要件:
下にあるCash Appの和解についての記事から、「モバイル決済サービス「Cas」から「ャンペーンを行っていました。」までを一字も変えずにすべて書き写す。

ページ抜粋:
----
Cash App、スパムSMS送信をめぐる集団訴訟で1,250万ドルの和解が成立


モバイル決済サービス「Cash App」を運営するBlock社は、同アプリから未承諾のテキストメッセージ(SMS)を受け取ったとするワシントン州の消費者らによる集団訴訟において、1,250万ドル(約18.7億円)を支払うことで和解に至りました。

火曜日、シアトルの連邦裁判所はこの和解案を「公正かつ合理的」として承認し、訴訟を棄却しました。

Cash Appは何をしたのか?(問題となった仕組みの詳細)

今回の訴訟の焦点となったのは、Cash Appがユーザー獲得のために利用していた「友だち招待(Invite Friends)」機能と、それによって引き起こされたスパム行為です。具体的には以下のプロセスが問題視されました。

  1. インセンティブによる拡散の推奨:

Cash Appは既存ユーザーに対し、アプリを知り合いに紹介することで「5ドルの紹介ボーナス」が得られるキャンペーンを行っていました。
----
保存データ:
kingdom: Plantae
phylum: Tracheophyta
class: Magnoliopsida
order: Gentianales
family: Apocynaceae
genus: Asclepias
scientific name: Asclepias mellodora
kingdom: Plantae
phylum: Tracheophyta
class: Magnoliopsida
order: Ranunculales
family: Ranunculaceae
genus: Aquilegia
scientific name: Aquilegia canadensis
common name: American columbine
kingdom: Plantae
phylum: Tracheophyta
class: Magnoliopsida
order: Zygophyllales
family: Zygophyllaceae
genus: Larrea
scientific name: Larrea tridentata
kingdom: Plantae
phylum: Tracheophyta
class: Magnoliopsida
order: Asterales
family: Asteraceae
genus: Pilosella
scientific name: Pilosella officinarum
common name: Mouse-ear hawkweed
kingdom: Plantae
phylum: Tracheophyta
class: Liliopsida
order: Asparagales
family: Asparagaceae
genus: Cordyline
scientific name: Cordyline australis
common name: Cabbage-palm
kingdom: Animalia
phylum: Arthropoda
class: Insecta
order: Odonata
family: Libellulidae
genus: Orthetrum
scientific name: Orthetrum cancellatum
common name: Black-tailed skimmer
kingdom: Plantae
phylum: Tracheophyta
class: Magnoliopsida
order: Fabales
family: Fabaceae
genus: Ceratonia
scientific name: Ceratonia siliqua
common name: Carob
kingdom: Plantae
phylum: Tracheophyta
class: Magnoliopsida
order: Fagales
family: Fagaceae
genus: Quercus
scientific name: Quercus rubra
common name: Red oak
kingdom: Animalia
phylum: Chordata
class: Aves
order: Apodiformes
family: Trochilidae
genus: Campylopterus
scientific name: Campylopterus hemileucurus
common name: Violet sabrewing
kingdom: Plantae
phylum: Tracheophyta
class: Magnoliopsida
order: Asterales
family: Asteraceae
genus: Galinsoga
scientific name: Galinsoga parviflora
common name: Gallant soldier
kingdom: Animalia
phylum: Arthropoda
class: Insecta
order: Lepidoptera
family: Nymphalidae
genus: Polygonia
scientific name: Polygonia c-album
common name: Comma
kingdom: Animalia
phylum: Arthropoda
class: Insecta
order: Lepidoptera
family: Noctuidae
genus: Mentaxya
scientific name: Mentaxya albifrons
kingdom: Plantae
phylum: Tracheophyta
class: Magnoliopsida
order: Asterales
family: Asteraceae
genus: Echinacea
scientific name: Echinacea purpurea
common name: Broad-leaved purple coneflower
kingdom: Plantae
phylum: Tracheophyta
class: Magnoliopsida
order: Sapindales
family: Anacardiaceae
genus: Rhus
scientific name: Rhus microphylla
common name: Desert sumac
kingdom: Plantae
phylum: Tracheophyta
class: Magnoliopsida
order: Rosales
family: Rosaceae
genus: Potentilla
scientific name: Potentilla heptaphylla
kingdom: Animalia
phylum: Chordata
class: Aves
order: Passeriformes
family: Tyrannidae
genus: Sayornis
----
回答:
モバイル決済サービス「Cash App」を運営するBlock社は、同アプリから未承諾のテキストメッセージ(SMS)を受け取ったとするワシントン州の消費者らによる集団訴訟において、1,250万ドル(約18.7億円)を支払うことで和解に至りました。

火曜日、シアトルの連邦裁判所はこの和解案を「公正かつ合理的」として承認し、訴訟を棄却しました。

Cash Appは何をしたのか?(問題となった仕組みの詳細)

今回の訴訟の焦点となったのは、Cash Appがユーザー獲得のために利用していた「友だち招待(Invite Friends)」機能と、それによって引き起こされたスパム行為です。具体的には以下のプロセスが問題視されました。

  1. インセンティブによる拡散の推奨:

Cash Appは既存ユーザーに対し、アプリを知り合いに紹介することで「5ドルの紹介ボーナス」が得られるキャンペーンを行っていました。